Generally metaprogramming is uned to do what it is called, use the program 
itself as data that can be transformed. There is a lot you can do with it, some 
of the use cases I can name, but others are only limited by your imagination 
and the limits of the metaprogramming facilities of the language.

  * You can create a macro that adds debug information to a program in the way 
you need it at that moment.
  * You can write macros that to add create new language features/ 
expressability. 
[https://github.com/andreaferretti/patty](https://github.com/andreaferretti/patty)
  * If you are in an environment, where you need to write a lot of glue code, 
you could use macros to generate the glue code. 
[https://github.com/krux02/opengl-sandbox](https://github.com/krux02/opengl-sandbox)

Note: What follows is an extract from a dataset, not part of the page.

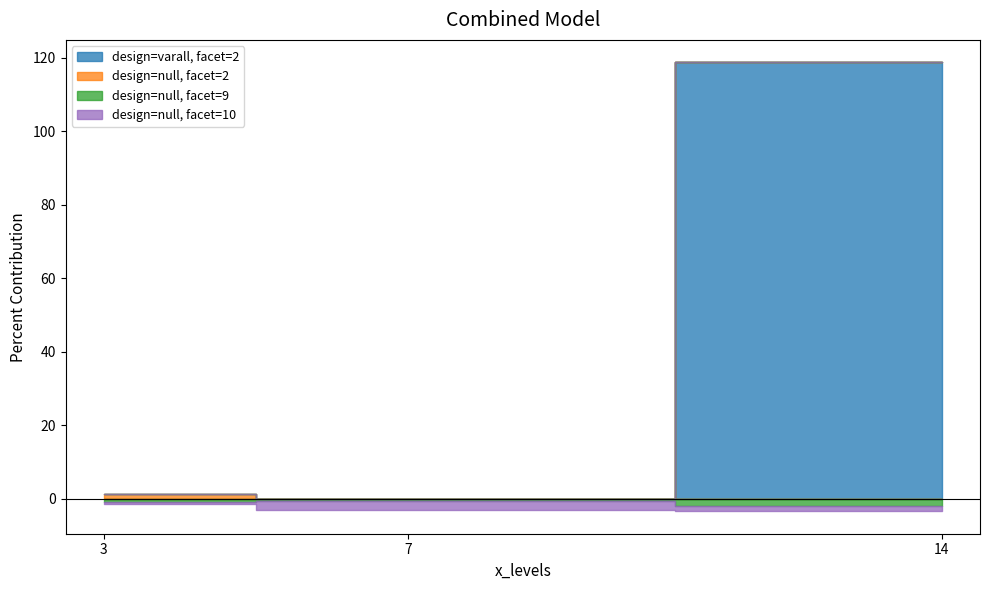

Is the value of facet_levels=9 at 3 greater than the value of facet_levels=2 at 7?

Yes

  * Almost any code snippet you use often can instead be macro (not really 
metaprogramming, since it doesn't have any behavior depending on the argument)
  * Anything that requires you to have a code generator in other languages, you 
can instead solve with metaprogramming. So if projects like YACC would be 
translated to nim its code generation part could be replaced by macros.
  * You could write code analysis tools, without the aid of an external 
language parser.
  * embedded domain specific languages



Basically it extends the amount of problems you can solve within the language. 
But be careful, with power comes responsibility, and I am pretty sure in an 
environment wher macros are just available to any developer, you have a lot of 
opportunities to write unmaintainable code.